Introduction: The Dandy Walker Malformation is a congenital defect affecting the cerebellum, the back part of the brain that controls movement, behaviour and cognitive ability. The central part of the cerebellum (the vermis) is absent or very small and may be abnormally positioned. The incidence rate is approximately 1 per 25,000 – 35,000 live births and the male and female ratio is 1:3.
Patient history: Master Rupesh aged 8 years was admitted in A.V.B.R.H. on 18/08/2019 is diagnosed with a known case of dandy walker malformation and came with the complaints of headache since 4 days, fever since 3 days, vomiting since 5 days and 3 episodes of seizures for which he has been taking ayurvedic medication.
Clinical finding: The patient has undergone various kind of blood test, CSF examination, CT scan, EEG record and MRI brain. The CBC reports were found as Hb% - 14.2 gm%, RBC – 5.23 M/cu. mm, WBC- 10800/cu.mm, platelets - 2.85 lacs/cu.mm; whereas the CSF reports were found with increased protein-CSF,i.e. 300mg/dl and the CT scan as well as MRI reports has shown that a large posterior fossa cyst with open communication with fourth ventricle with hypoplastic left cerebellar hemisphere and non visualized cerebellar vermis S/O dandy walker malformation and mild to moderate hydrocephalus.
Pharmacology: The patient was treated with NSAIDs, anti-biotics, anticonvulsant, antiemetic and antacid.
Surgical Management: The patient underwent V.P. shunt.
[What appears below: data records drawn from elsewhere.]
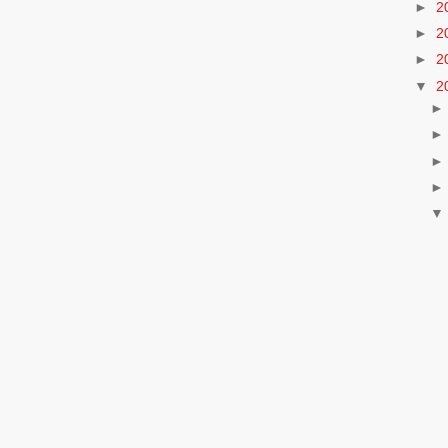
►
2
►
2
►
2
▼
2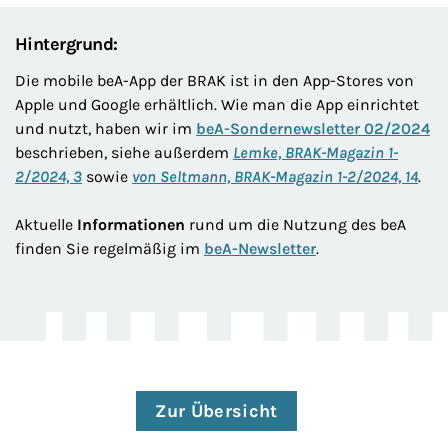
Hintergrund:
Die mobile beA-App der BRAK ist in den App-Stores von
Apple und Google erhältlich. Wie man die App einrichtet
und nutzt, haben wir im
beA-Sondernewsletter 02/2024
beschrieben, siehe außerdem
Lemke, BRAK-Magazin 1-
2/2024, 3
sowie
von Seltmann, BRAK-Magazin 1-2/2024, 14
.
Aktuelle
Informationen
rund um die Nutzung des beA
finden Sie regelmäßig im
beA-Newsletter
.
Zur Übersicht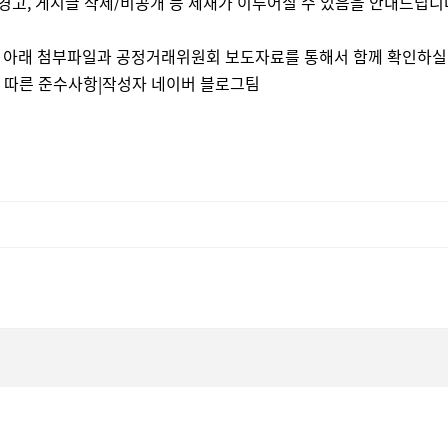
경고, 게시글 삭제/비공개 등 제재가 이루어질 수 있음을 안내드립니
은 아래 첨부파일과 공정거래위원회 보도자료를 통해서 함께 확인하실
정에 따른 준수사항|작성자 네이버 블로그팀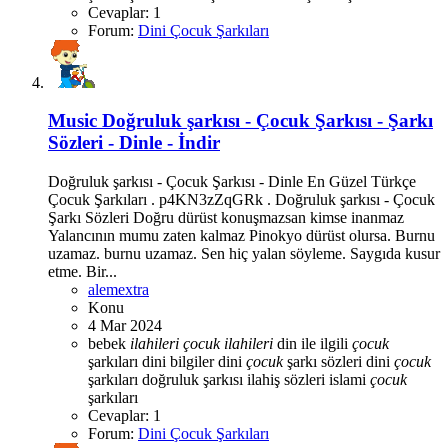
Cevaplar: 1
Forum:
Dini Çocuk Şarkıları
Music
Doğruluk şarkısı - Çocuk Şarkısı - Şarkı
Sözleri - Dinle - İndir
Doğruluk şarkısı - Çocuk Şarkısı - Dinle En Güzel Türkçe
Çocuk Şarkıları . p4KN3zZqGRk . Doğruluk şarkısı - Çocuk
Şarkı Sözleri Doğru dürüst konuşmazsan kimse inanmaz
Yalancının mumu zaten kalmaz Pinokyo dürüst olursa. Burnu
uzamaz. burnu uzamaz. Sen hiç yalan söyleme. Saygıda kusur
etme. Bir...
alemextra
Konu
4 Mar 2024
bebek
ilahileri
çocuk
ilahileri
din ile ilgili
çocuk
şarkıları
dini bilgiler
dini
çocuk
şarkı sözleri
dini
çocuk
şarkıları
doğruluk şarkısı
ilahiş sözleri
islami
çocuk
şarkıları
Cevaplar: 1
Forum:
Dini Çocuk Şarkıları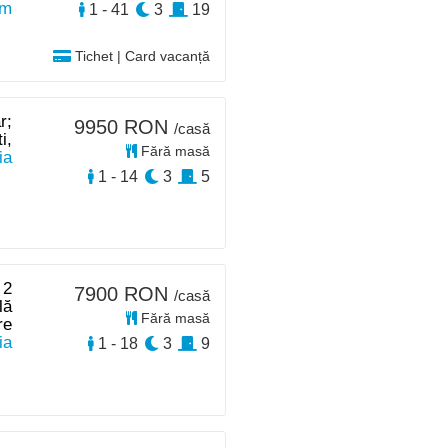
km
1 - 41
3
19
Tichet | Card vacanță
r;
9950 RON
/casă
i,
Fără masă
ia
1 - 14
3
5
 2
7900 RON
/casă
lă
Fără masă
re
ia
1 - 18
3
9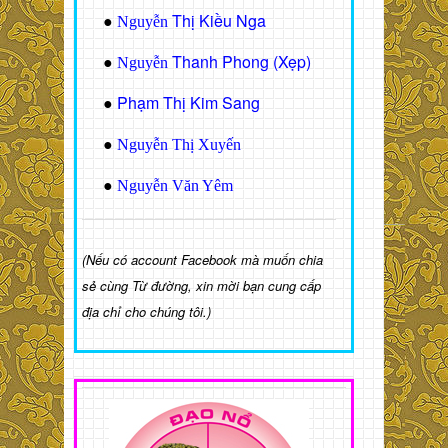
Thị Kiều Nga
●
Nguyễn
Thanh Phong (Xẹp)
●
Nguyễn
Phạm Thị Kim Sang
●
●
Nguyễn Thị Xuyến
●
Nguyễn Văn Yêm
(Nếu có account Facebook mà muốn chia
sẻ cùng Từ đường, xin mời bạn cung cấp
địa chỉ cho chúng tôi.)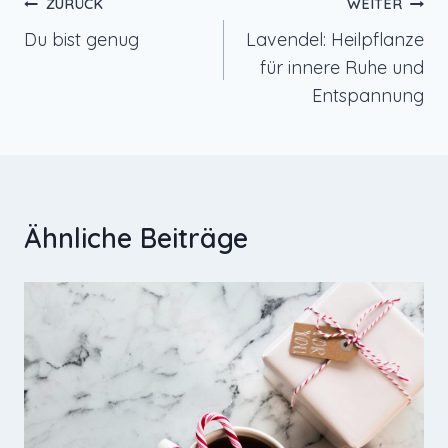
Beitragsnavigation
ZURÜCK
WEITER
Du bist genug
Lavendel: Heilpflanze
für innere Ruhe und
Entspannung
Ähnliche Beiträge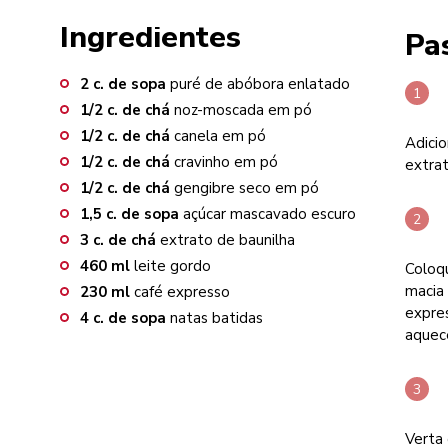
Ingredientes
Pa
2
c. de sopa
puré de abóbora enlatado
1/2
c. de chá
noz-moscada em pó
1/2
c. de chá
canela em pó
Adicio
1/2
c. de chá
cravinho em pó
extrat
1/2
c. de chá
gengibre seco em pó
1,5
c. de sopa
açúcar mascavado escuro
3
c. de chá
extrato de baunilha
460
ml
leite gordo
Coloqu
macia 
230
ml
café expresso
expres
4
c. de sopa
natas batidas
aquec
Verta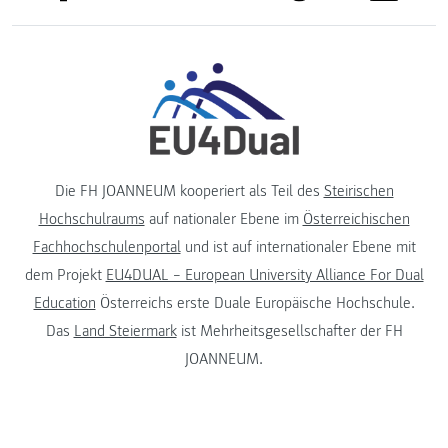
Die FH JOANNEUM kooperiert als Teil des
Steirischen
Hochschulraums
auf nationaler Ebene im
Österreichischen
Fachhochschulenportal
und ist auf internationaler Ebene mit
dem Projekt
EU4DUAL – European University Alliance For Dual
Education
Österreichs erste Duale Europäische Hochschule.
Das
Land Steiermark
ist Mehrheitsgesellschafter der FH
JOANNEUM.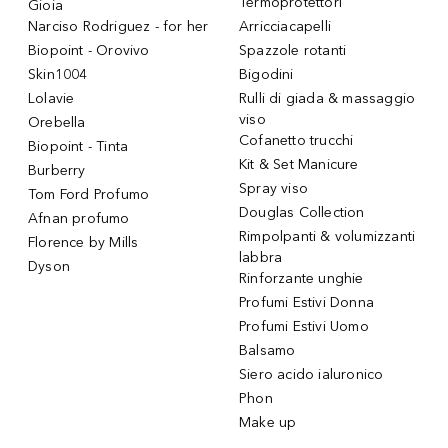
Termoprotettori
Gioia
Narciso Rodriguez - for her
Arricciacapelli
Biopoint - Orovivo
Spazzole rotanti
Skin1004
Bigodini
Lolavie
Rulli di giada & massaggio
viso
Orebella
Cofanetto trucchi
Biopoint - Tinta
Kit & Set Manicure
Burberry
Spray viso
Tom Ford Profumo
Douglas Collection
Afnan profumo
Rimpolpanti & volumizzanti
Florence by Mills
labbra
Dyson
Rinforzante unghie
Profumi Estivi Donna
Profumi Estivi Uomo
Balsamo
Siero acido ialuronico
Phon
Make up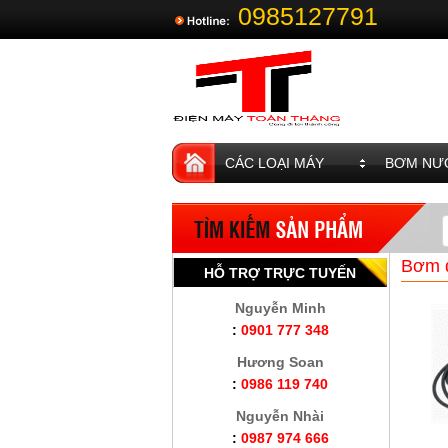
0985127791
CÁC LOẠI MÁY
BƠM NƯỚ
Bơm d
HỖ TRỢ TRỰC TUYẾN
Nguyễn Minh
:
0901 777 348
Hương Soan
:
0986 119 740
Nguyễn Nhài
:
0987 974 666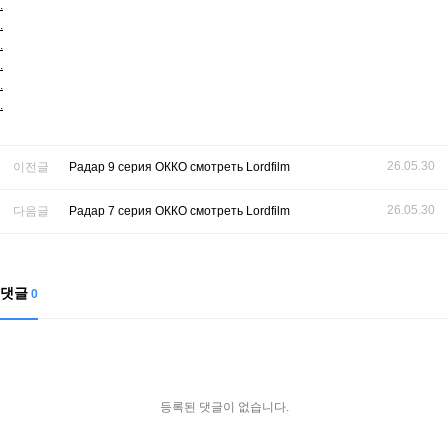
.
.
.
.
.
.
26.05.30
이전글
Радар 9 серия ОККО смотреть Lordfilm
26.05.30
다음글
Радар 7 серия ОККО смотреть Lordfilm
댓글
0
등록된 댓글이 없습니다.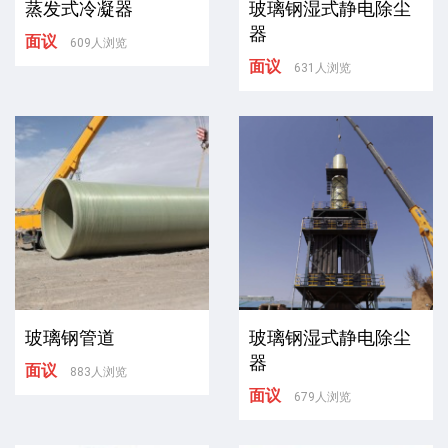
蒸发式冷凝器
玻璃钢湿式静电除尘
器
面议
609人浏览
面议
631人浏览
玻璃钢管道
玻璃钢湿式静电除尘
器
面议
883人浏览
面议
679人浏览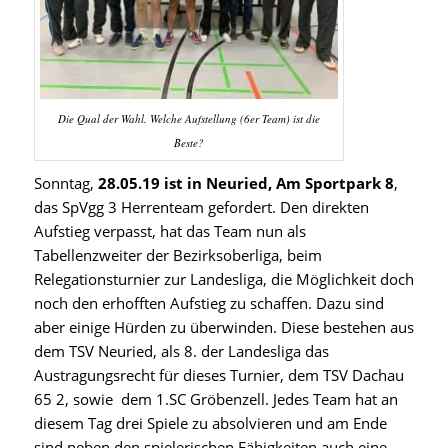
Die Qual der Wahl. Welche Aufstellung (6er Team) ist die
Beste?
Sonntag,
28.05.19 ist in Neuried, Am Sportpark 8
,
das SpVgg 3 Herrenteam gefordert. Den direkten
Aufstieg verpasst, hat das Team nun als
Tabellenzweiter der Bezirksoberliga, beim
Relegationsturnier zur Landesliga, die Möglichkeit doch
noch den erhofften Aufstieg zu schaffen. Dazu sind
aber einige Hürden zu überwinden. Diese bestehen aus
dem TSV Neuried, als 8. der Landesliga das
Austragungsrecht für dieses Turnier, dem TSV Dachau
65 2, sowie dem 1.SC Gröbenzell. Jedes Team hat an
diesem Tag drei Spiele zu absolvieren und am Ende
sind neben den spielerischen Fähigkeiten auch eine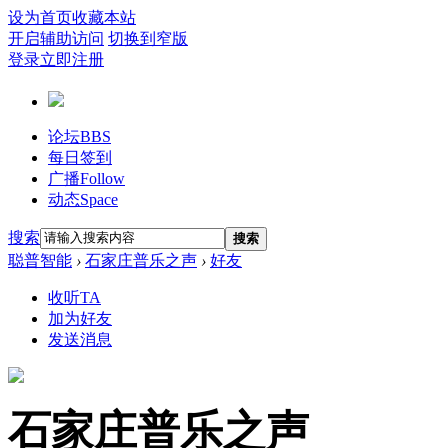
设为首页
收藏本站
开启辅助访问
切换到窄版
登录
立即注册
论坛
BBS
每日签到
广播
Follow
动态
Space
搜索
搜索
聪普智能
›
石家庄普乐之声
›
好友
收听TA
加为好友
发送消息
石家庄普乐之声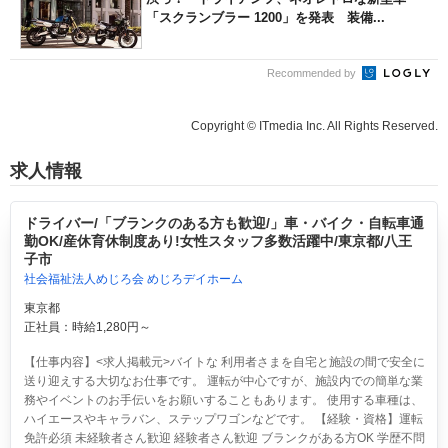
「スクランブラー 1200」を発表 装備...
Recommended by
Copyright © ITmedia Inc. All Rights Reserved.
求人情報
ドライバー/「ブランクのある方も歓迎/」車・バイク・自転車通
勤OK/産休育休制度あり!女性スタッフ多数活躍中/東京都/八王
子市
社会福祉法人めじろ会 めじろデイホーム
東京都
正社員：時給1,280円～
【仕事内容】<求人掲載元>バイトな 利用者さまを自宅と施設の間で安全に
送り迎えする大切なお仕事です。 運転が中心ですが、施設内での簡単な業
務やイベントのお手伝いをお願いすることもあります。 使用する車種は、
ハイエースやキャラバン、ステップワゴンなどです。 【経験・資格】運転
免許必須 未経験者さん歓迎 経験者さん歓迎 ブランクがある方OK 学歴不問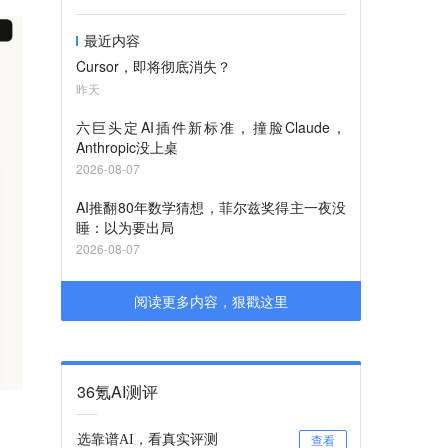
最近内容
Cursor，即将彻底消失？
昨天
六巨头定AI插件新标准，撞脸Claude，
Anthropic没上桌
2026-08-07
AI推翻80年数学猜想，菲尔兹奖得主一夜没
睡：以为要出局
2026-08-07
阅读更多内容，狠戳这里
36氪AI测评
选靠谱AI，看真实评测
查看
Nursing management: Checked for head circumference regularly, vital signs hourly, provided vitamins enriched diet as per dietician’s order and assisted dressing for drainage.
Conclusion: The patient was admitted in A.V.B.R.H. in a critical condition with the chief complaints of headache since 4 days, fever since 3 days, vomiting since 5 days, 3 episodes of seizures, poor muscle tone and ataxia due to developmental delay, but after providing the required treatment by the health care team members of A.V.B.R.H., the patient’s condition was improved and satisfactory.